There is SPRAWL big time. I worked in Hatboro and Horsham for close to a decade – so I’ve got a lot of friends and family in those sprawling suburbs. I lived in one of the close in suburbs. (Glenside)
There are suburbs close in. In fact the city edge and the suburbs are lines on a map… hard to tell except the street name signs are different and the burbs tend to have better snow plowing during storms.
September 20, 2011 at 10:01 AM in reply to: high balance loan limit expiration effects (esp NCC) #729524UCGal
Participant[quote=AN]Current jumbo loans at SDCCU (loans between $625,501 – $1,500,000) is 4.75% with 0 point. Their conforming 0 point loan is 4.375%. Their high balance loans (loans between $417,001 – $625,50) is at 4.625% with 0 point. So, if the if the high balance loans drop, those with loans between $546k and $625k will be paying an extra 1/8th of a %. Daily rate swing can be greater than 1/8th of a %. So, I don’t see why this decrease in limit would make much difference.[/quote]
The jumbo (above 625,500) at sdccu require 25% down. That is going to be a barrier to some folks. 70% LTV if it’s a cash out refi.The conforming “high balance”(625,500 to 417,001) goes up to a LTV of 95%.
I think the down payment requirements are going to have a much bigger effect than the rates. The rates are super low across the board.
UCGal
Participant[quote=paramount]
The house is in very good condition, so I don’t think that is the issue. [b] I set the rent at a level that I thought would get the house rented quickly.
They are also listing houses for rent in the same community for significantly less than what my house is currently listed at[/b], so feel like they are undercutting me.
[/quote]
I think the bolded part shows your issue in the current market. People can get a similar product for less, so why would they rent from you.I honestly don’t have good answers for you. We kept my husbands pre-marriage house as a rental property, first self managed, then with a property manager when we moved to San Diego. (House was in Philly). Our experience was that we had more qualified tenants to choose from if we started at a lower rent than the “going rate”. When we first priced it *at* the market rate the applicants were all somewhat sketchy… dropping the rent brought in more credit worthy, reliable tenants. When we get back into the landlord business we’re going to apply this lesson learned.
UCGal
Participant[quote=sdduuuude]Yes – nothing price won’t fix. Agreed.
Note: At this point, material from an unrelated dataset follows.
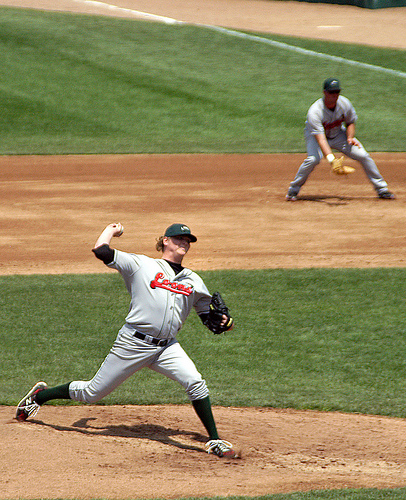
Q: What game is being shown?
A: Baseball.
I guess that is the difference between the foreclosure tsunami and the private seller tsunami. The private sellers will hold out for an unreasonably high amount while the banks will just sell it.
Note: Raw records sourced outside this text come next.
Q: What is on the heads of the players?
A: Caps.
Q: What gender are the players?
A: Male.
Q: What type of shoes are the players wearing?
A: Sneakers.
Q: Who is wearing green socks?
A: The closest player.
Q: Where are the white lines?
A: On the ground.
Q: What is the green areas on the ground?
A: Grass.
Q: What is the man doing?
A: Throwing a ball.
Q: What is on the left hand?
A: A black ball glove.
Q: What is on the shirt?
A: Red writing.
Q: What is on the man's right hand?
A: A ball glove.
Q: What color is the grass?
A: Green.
Still, the number of people who want to sell is very telling, methinks. The burden of making monthly payments for a house priced x on a house worth 0.7 * x is starting to take its toll and there truly is no way out. The future implications to the economy are bad.
People will either continue to divert funds (that could otherwise go into the economy) toward paying off that debt; sell the house at a loss; or get foreclosed on.
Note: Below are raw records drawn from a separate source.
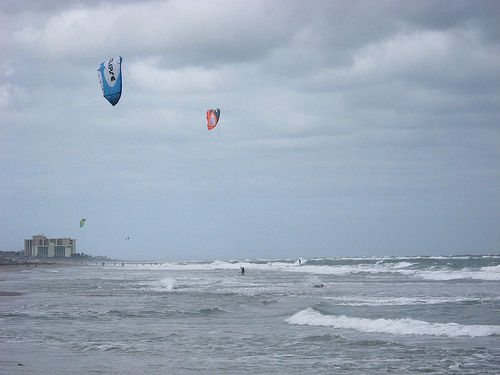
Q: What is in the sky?
A: Sails.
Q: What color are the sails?
A: Red and blue.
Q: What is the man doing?
A: Windsurfing.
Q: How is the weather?
A: Overcast.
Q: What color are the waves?
A: White.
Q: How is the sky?
A: Cloudy.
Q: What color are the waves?
A: White.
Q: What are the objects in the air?
A: Sails.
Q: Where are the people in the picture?
A: In the ocean.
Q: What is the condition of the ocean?
A: Rough.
Different people have different pain thresholds/timelines and so the pain gets spread out over a long time.
So, the private seller tsunami isn’t really a tsunami. Just a slowly rising tide.[/quote]
Interesting analysis. And it fits what I’m seeing.I’ve seen a lot of houses go on/off the market with only inconsequential drops in price. A lot of denial about what the market is – and enough desire to sell that they keep their houses on the market. (Lets face it – keeping a house “on the market” clean is a PITA – so you wouldn’t keep relisting if you didn’t feel some pressure to sell.)